Former railway station in Leicestershire, England

Ashby Magna was a station on the Great Central Main Line, the last main line to be constructed from the north of England to London. It was opened in 1899 to serve the village of Ashby Magna, in Leicestershire, England.

==History==
Opened by the Great Central Railway, it became part of the London and North Eastern Railway as a result of the Grouping of 1923. The station then passed to the London Midland Region of British Railways on nationalisation in 1948. The station was closed, along with the railway line, by the British Railways Board in 1969, during the Beeching Axe.

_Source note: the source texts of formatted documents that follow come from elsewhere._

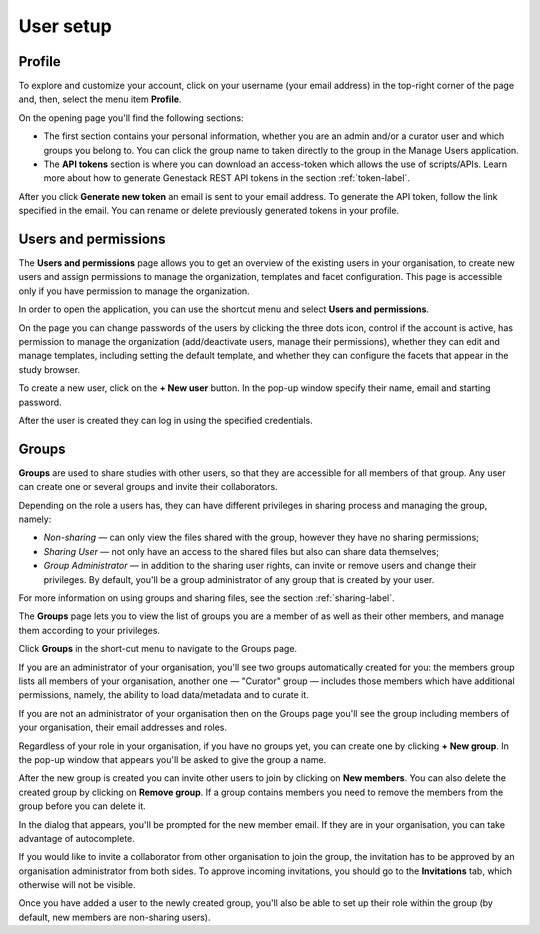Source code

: User setup
##########

Profile
*******

To explore and customize your account, click on your username (your email address)
in the top-right corner of the page and, then, select the menu item **Profile**.

.. image:: images/profile-1.png

On the opening page you'll find the following sections:

.. image:: images/odm_profile.png
   :scale: 35 %
   :align: center

- The first section contains your personal information, whether you are an admin and/or a curator user and which groups you belong to. You can click the group name to taken directly to the group in the Manage Users application.

- The  **API tokens** section is where you can download an access-token which allows the use of scripts/APIs. Learn more about how to generate Genestack REST API tokens in the section :ref:`token-label`.

After you click **Generate new token** an email is sent to your email address. To generate the API token,
follow the link specified in the email. You can rename or delete previously generated tokens in your profile.

.. image:: images/token.png



Users and permissions
*********************

The **Users and permissions** page allows you to get an overview of the existing users in your organisation,
to create new users and assign permissions to manage the organization, templates and facet configuration. This page is accessible only if you have permission to manage the organization.

In order to open the application, you can use the shortcut menu and select **Users and permissions**.

.. image:: images/shortcut_1_37.png
   :scale: 40 %
   :align: center

On the page you can change passwords of the users by clicking the three dots icon, control if the account is active, has permission to manage the organization (add/deactivate users, manage their permissions), whether they can edit and manage templates, including setting the default template, and whether they can configure the facets that appear in the study browser.

.. image:: images/manage-users-1-33.png
   :scale: 30 %
   :align: center

To create a new user, click on the **+ New user** button. In the pop-up window specify their name, email and starting password.

.. image:: images/new-user_1_23.png
   :scale: 35 %
   :align: center

After the user is created they can log in using the specified credentials.

Groups
******

**Groups** are used to share studies with other users, so that they are accessible for all members
of that group. Any user can create one or several groups and invite their collaborators.

Depending on the role a users has, they can have different privileges in sharing process and managing the group, namely:

- *Non-sharing* — can only view the files shared with the group, however they have no sharing permissions;
- *Sharing User* — not only have an access to the shared files but also can share data themselves;
- *Group Administrator* — in addition to the sharing user rights, can invite or remove users and change their privileges.
  By default, you'll be a group administrator of any group that is created by your user.

For more information on using groups and sharing files, see the section :ref:`sharing-label`.

The **Groups** page lets you to view the list of groups you are a member of as well as their other members,
and manage them according to your privileges.

Click **Groups** in the short-cut menu to navigate to the Groups page.

.. image:: images/shortcuts-manage-groups.png
   :scale: 70 %
   :align: center

If you are an administrator of your organisation, you'll see two groups automatically created for you:
the members group lists all members of your organisation, another one — "Curator" group — includes those members which have additional permissions, namely, the ability to load data/metadata and to curate it.

If you are not an administrator of your organisation then on the Groups page you'll see the group including
members of your organisation, their email addresses and roles.

.. image:: images/groups.png
   :scale: 40 %
   :align: center

Regardless of your role in your organisation, if you have no groups yet, you can create one by clicking **+ New group**.
In the pop-up window that appears you'll be asked to give the group a name.

.. image:: images/new-group.png
   :scale: 40 %
   :align: center

After the new group is created you can invite other users to join by clicking on **New members**.
You can also delete the created group by clicking on **Remove group**. If a group contains members you need to remove the members from the group before you can delete it.

.. image:: images/add-members.png
   :scale: 40 %
   :align: center

In the dialog that appears, you'll be prompted for the new member email. If they are in your organisation,
you can take advantage of autocomplete.

If you would like to invite a collaborator from other organisation to join the group,
the invitation has to be approved by an organisation administrator from both sides.
To approve incoming invitations, you should go to the **Invitations** tab, which otherwise will not be visible.

Once you have added a user to the newly created group, you'll also
be able to set up their role within the group (by default, new members are non-sharing users).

Architecturally, the station was very similar to in that it comprised a single island platform, designed by Alexander Ross; this allowed the tracks to pass on either side of a central platform and was intended to facilitate future expansion of the railway. Access to the station was via a stairway, which led down from the road bridge on Station Road.

| Preceding station | Disused railways |  |  | Following station |
|---|---|---|---|---|
| Lutterworth Line and station closed |  | Great Central Railway London Extension |  | Whetstone Line and station closed |

==The site today==
Little now remains of the station. The construction of the M1 motorway to the east of the station, which occurred whilst the line was still open, resulted in the demolition of the station master's house and the loss of the goods yard. A timber merchant now occupies the site and remains of the cattle dock are still visible.